[PATCH-1v2,rs6000] Enable SImode in FP registers on P7 [PR88558]

Message ID 9d7a1744-a01c-b54f-5818-7772f0c06b9b@linux.ibm.com
State Accepted
Headers
Series [PATCH-1v2,rs6000] Enable SImode in FP registers on P7 [PR88558] |

Checks

Context Check Description
snail/gcc-patch-check success Github commit url

Commit Message

HAO CHEN GUI Sept. 4, 2023, 5:33 a.m. UTC
  Hi,
  This patch enables SImode in FP registers on P7. Instruction "fctiw"
stores its integer output in an FP register. So SImode in FP register
needs be enabled on P7 if we want support "fctiw" on P7.

  The test case is in the second patch which implements 32bit inline
lrint.

  Compared to the last version, the main change it to remove disparaging
on the alternatives of "fmr". Test shows it doesn't cause regression.
https://gcc.gnu.org/pipermail/gcc-patches/2023-August/628435.html

  Bootstrapped and tested on powerpc64-linux BE and LE with no regressions.


ChangeLog
rs6000: enable SImode in FP register on P7

gcc/
	PR target/88558
	* config/rs6000/rs6000.cc (rs6000_hard_regno_mode_ok_uncached):
	Enable SImode in FP registers on P7.
	* config/rs6000/rs6000.md (*movsi_internal1): Add fmr for SImode
	move between FP registers.  Set attribute isa of stfiwx to "*"
	and attribute of stxsiwx to "p7".

patch.diff
  

Comments

Kewen.Lin Sept. 12, 2023, 9:33 a.m. UTC | #1
Hi Haochen,

on 2023/9/4 13:33, HAO CHEN GUI wrote:
> Hi,
>   This patch enables SImode in FP registers on P7. Instruction "fctiw"
> stores its integer output in an FP register. So SImode in FP register
> needs be enabled on P7 if we want support "fctiw" on P7.
> 
>   The test case is in the second patch which implements 32bit inline
> lrint.
> 
>   Compared to the last version, the main change it to remove disparaging
> on the alternatives of "fmr". Test shows it doesn't cause regression.

Ok, at least regression testing doesn't expose any needs to do disparaging
for this.  Could you also test this patch with SPEC2017 for P7 and P8
separately at options like -O2 or -O3, to see if there is any assembly
change, and if yes filtering out some typical to check it's expected or
not?  I think it can help us to better evaluate the impact.  Thanks!

▸ **DIRECTIVE 1**
Answer these questions about the rs6000 patch thread.
(a) Which instruction stores its integer output in an FP register?
(b) On which systems was the patch bootstrapped and tested?
(c) Which benchmark suite does the reviewer ask to be used for further testing, and for which processors?
▸ **DIRECTIVE 2**
Extend the rs6000 patch thread beyond its last sentence.
The data after this point are not needed.

(Stored data entries)

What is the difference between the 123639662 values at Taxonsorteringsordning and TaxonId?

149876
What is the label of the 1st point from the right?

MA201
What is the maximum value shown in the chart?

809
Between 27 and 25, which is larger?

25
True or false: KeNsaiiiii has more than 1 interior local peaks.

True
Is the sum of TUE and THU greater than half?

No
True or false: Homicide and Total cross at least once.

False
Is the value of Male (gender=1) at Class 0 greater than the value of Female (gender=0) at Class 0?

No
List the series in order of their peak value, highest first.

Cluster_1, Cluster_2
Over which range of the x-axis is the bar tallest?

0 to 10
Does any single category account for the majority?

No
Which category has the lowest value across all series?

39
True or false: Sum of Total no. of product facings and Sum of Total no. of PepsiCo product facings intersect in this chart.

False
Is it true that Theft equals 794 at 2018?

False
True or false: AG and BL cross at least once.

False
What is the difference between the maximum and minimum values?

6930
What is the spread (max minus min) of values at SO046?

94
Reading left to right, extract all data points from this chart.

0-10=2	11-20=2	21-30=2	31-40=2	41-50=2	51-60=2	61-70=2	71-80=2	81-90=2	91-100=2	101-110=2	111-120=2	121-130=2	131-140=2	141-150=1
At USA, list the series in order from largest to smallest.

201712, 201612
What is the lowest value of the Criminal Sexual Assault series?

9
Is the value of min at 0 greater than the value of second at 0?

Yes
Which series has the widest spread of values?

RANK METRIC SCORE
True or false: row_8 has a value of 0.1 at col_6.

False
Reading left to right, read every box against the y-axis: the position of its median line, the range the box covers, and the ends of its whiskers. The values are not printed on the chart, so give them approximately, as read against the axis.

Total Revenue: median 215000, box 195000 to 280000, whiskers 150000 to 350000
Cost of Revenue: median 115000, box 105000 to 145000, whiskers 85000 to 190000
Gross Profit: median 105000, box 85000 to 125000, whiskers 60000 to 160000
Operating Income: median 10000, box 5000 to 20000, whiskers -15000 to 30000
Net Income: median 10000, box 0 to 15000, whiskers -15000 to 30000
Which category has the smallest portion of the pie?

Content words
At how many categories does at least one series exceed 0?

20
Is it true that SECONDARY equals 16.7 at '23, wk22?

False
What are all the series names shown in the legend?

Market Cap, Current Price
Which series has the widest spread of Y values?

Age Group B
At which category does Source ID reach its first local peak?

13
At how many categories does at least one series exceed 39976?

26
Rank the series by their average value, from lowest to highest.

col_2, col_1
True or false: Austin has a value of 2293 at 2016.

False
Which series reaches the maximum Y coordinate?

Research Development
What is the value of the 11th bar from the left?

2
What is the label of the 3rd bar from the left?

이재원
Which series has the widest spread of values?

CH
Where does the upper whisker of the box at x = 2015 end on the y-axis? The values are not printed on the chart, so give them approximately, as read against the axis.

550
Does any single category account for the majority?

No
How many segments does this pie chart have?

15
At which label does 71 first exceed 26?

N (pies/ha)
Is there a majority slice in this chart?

▸ **TASK RESULT 1**
(a) The "fctiw" instruction.
(b) On powerpc64-linux, both BE and LE.
(c) SPEC2017, for P7 and P8 separately.

▸ **TASK RESULT 2**
BR,
Kewen

> https://gcc.gnu.org/pipermail/gcc-patches/2023-August/628435.html
> 
>   Bootstrapped and tested on powerpc64-linux BE and LE with no regressions.
> 
> 
> ChangeLog
> rs6000: enable SImode in FP register on P7
> 
> gcc/
> 	PR target/88558
> 	* config/rs6000/rs6000.cc (rs6000_hard_regno_mode_ok_uncached):
> 	Enable SImode in FP registers on P7.
> 	* config/rs6000/rs6000.md (*movsi_internal1): Add fmr for SImode
> 	move between FP registers.  Set attribute isa of stfiwx to "*"
> 	and attribute of stxsiwx to "p7".
> 
> patch.diff
> diff --git a/gcc/config/rs6000/rs6000.cc b/gcc/config/rs6000/rs6000.cc
> index 44b448d2ba6..99085c2cdd7 100644
> --- a/gcc/config/rs6000/rs6000.cc
> +++ b/gcc/config/rs6000/rs6000.cc
> @@ -1903,7 +1903,7 @@ rs6000_hard_regno_mode_ok_uncached (int regno, machine_mode mode)
>  	  if(GET_MODE_SIZE (mode) == UNITS_PER_FP_WORD)
>  	    return 1;
> 
> -	  if (TARGET_P8_VECTOR && (mode == SImode))
> +	  if (TARGET_POPCNTD && mode == SImode)
>  	    return 1;
> 
>  	  if (TARGET_P9_VECTOR && (mode == QImode || mode == HImode))
> diff --git a/gcc/config/rs6000/rs6000.md b/gcc/config/rs6000/rs6000.md
> index cdab49fbb91..edf49bd74e3 100644
> --- a/gcc/config/rs6000/rs6000.md
> +++ b/gcc/config/rs6000/rs6000.md
> @@ -7566,7 +7566,7 @@ (define_split
> 
>  (define_insn "*movsi_internal1"
>    [(set (match_operand:SI 0 "nonimmediate_operand"
> -	  "=r,         r,
> +	  "=r,         r,          d,
>  	   r,          d,          v,
>  	   m,          ?Z,         ?Z,
>  	   r,          r,          r,          r,
> @@ -7575,7 +7575,7 @@ (define_insn "*movsi_internal1"
>  	   wa,         r,
>  	   r,          *h,         *h")
>  	(match_operand:SI 1 "input_operand"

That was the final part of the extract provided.